What to produce:
Could you transcribe the lines of the items exactly, from the line containing "genus: Equisetum" up to and including the line containing "family: Aspleniaceae"?

Dataset extract:
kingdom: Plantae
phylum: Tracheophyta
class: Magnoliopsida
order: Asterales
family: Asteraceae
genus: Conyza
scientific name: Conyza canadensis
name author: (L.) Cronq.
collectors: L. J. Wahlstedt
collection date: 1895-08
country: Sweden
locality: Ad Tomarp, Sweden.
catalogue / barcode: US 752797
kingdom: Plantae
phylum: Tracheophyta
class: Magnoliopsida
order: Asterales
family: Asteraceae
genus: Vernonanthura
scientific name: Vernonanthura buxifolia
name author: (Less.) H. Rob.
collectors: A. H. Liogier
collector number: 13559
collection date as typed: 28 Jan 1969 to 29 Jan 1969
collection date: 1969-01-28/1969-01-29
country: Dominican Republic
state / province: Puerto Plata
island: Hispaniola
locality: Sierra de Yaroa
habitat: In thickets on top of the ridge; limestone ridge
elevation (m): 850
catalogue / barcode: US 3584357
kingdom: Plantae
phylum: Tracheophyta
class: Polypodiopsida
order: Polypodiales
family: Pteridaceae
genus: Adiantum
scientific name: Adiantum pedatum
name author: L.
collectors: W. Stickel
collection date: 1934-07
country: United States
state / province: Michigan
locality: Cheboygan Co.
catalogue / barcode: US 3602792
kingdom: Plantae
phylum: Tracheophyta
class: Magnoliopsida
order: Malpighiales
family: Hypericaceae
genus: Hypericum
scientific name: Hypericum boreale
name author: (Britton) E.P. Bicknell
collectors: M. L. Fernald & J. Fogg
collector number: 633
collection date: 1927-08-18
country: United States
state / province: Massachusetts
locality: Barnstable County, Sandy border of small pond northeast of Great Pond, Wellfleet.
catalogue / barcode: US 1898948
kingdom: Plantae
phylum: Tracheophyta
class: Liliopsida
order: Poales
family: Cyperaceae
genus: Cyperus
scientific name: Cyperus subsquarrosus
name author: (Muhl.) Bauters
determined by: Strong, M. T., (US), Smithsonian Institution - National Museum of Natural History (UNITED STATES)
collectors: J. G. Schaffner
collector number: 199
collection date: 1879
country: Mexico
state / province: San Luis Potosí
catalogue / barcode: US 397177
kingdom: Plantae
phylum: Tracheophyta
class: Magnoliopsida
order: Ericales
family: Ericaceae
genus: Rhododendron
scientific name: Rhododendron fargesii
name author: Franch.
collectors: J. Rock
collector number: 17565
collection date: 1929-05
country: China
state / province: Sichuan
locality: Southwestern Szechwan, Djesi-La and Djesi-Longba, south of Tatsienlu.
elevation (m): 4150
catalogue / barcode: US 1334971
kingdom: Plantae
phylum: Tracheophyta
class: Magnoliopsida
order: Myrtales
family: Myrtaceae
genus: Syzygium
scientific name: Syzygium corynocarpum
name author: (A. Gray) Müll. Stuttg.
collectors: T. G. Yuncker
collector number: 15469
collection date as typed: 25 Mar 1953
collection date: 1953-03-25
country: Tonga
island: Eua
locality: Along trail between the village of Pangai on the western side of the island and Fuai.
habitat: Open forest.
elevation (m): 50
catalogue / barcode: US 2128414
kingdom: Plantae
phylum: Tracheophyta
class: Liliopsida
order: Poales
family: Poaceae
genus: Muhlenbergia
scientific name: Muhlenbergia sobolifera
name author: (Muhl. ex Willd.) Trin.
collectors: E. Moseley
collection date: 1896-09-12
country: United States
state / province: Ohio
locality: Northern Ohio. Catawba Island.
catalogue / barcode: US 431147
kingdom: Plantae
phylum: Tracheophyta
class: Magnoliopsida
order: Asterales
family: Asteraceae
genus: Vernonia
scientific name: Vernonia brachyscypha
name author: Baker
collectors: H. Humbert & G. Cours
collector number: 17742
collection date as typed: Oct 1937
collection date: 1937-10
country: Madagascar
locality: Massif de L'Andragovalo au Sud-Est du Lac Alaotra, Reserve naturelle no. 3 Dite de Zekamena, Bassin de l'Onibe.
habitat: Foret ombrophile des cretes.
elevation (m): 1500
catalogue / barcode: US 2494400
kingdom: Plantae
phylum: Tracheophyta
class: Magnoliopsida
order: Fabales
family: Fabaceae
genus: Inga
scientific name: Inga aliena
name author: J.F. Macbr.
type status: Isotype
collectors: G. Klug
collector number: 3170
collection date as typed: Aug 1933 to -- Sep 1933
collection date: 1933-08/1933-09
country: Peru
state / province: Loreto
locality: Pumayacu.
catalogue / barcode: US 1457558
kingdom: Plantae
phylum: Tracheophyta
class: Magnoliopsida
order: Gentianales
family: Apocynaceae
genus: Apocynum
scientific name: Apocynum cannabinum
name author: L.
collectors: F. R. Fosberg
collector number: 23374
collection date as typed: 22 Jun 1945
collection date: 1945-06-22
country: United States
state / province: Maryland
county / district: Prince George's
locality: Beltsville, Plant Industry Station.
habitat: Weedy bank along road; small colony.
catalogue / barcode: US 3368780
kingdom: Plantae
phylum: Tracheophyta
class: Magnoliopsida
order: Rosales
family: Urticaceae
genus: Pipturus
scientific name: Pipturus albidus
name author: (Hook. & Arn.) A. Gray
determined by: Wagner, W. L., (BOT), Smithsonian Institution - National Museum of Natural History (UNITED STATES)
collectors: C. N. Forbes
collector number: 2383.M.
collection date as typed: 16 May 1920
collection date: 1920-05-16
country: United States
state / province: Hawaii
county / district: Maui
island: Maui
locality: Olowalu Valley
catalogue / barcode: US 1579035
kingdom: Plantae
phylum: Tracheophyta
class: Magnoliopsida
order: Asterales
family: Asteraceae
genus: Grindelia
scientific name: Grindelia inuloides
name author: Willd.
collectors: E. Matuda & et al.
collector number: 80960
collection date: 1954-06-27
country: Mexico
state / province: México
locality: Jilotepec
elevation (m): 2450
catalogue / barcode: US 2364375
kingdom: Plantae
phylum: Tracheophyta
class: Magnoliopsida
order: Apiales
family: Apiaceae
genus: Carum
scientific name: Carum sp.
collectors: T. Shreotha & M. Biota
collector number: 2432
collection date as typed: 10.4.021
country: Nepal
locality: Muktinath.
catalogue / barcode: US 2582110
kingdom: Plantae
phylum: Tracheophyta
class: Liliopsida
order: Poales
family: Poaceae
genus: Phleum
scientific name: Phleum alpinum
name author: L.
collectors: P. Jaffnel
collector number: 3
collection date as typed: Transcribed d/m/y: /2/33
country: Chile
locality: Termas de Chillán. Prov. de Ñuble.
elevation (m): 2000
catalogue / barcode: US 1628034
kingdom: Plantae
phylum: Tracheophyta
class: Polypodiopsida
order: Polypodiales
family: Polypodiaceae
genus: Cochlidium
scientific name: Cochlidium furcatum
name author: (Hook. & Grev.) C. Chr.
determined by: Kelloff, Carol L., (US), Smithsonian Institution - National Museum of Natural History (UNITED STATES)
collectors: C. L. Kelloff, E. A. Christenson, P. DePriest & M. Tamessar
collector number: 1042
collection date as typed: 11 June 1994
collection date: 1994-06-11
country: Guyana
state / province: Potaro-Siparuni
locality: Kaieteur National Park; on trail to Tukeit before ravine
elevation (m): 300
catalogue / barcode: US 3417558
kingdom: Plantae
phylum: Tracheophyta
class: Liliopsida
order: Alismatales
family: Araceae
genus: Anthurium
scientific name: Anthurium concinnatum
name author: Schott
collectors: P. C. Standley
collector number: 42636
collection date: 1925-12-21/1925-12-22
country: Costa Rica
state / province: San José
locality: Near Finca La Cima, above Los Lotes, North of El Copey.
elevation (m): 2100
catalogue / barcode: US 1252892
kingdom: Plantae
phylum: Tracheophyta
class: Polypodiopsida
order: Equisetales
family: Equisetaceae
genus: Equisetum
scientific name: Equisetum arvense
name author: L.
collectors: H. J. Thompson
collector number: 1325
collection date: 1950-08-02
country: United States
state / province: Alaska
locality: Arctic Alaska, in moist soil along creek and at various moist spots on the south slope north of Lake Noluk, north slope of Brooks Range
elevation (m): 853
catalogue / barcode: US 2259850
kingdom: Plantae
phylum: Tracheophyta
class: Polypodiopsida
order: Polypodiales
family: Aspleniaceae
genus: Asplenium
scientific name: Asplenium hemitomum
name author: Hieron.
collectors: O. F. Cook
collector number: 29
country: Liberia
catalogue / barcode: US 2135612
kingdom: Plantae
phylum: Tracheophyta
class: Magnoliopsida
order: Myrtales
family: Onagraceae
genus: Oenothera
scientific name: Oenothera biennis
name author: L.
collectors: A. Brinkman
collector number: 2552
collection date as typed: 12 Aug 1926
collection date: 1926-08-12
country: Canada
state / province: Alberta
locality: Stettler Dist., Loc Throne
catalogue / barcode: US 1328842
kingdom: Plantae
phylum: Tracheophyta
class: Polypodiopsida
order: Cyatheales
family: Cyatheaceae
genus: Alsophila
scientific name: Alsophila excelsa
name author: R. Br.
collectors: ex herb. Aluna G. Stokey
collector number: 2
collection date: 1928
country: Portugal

Result of this task:
genus: Equisetum
scientific name: Equisetum arvense
name author: L.
collectors: H. J. Thompson
collector number: 1325
collection date: 1950-08-02
country: United States
state / province: Alaska
locality: Arctic Alaska, in moist soil along creek and at various moist spots on the south slope north of Lake Noluk, north slope of Brooks Range
elevation (m): 853
catalogue / barcode: US 2259850
kingdom: Plantae
phylum: Tracheophyta
class: Polypodiopsida
order: Polypodiales
family: Aspleniaceae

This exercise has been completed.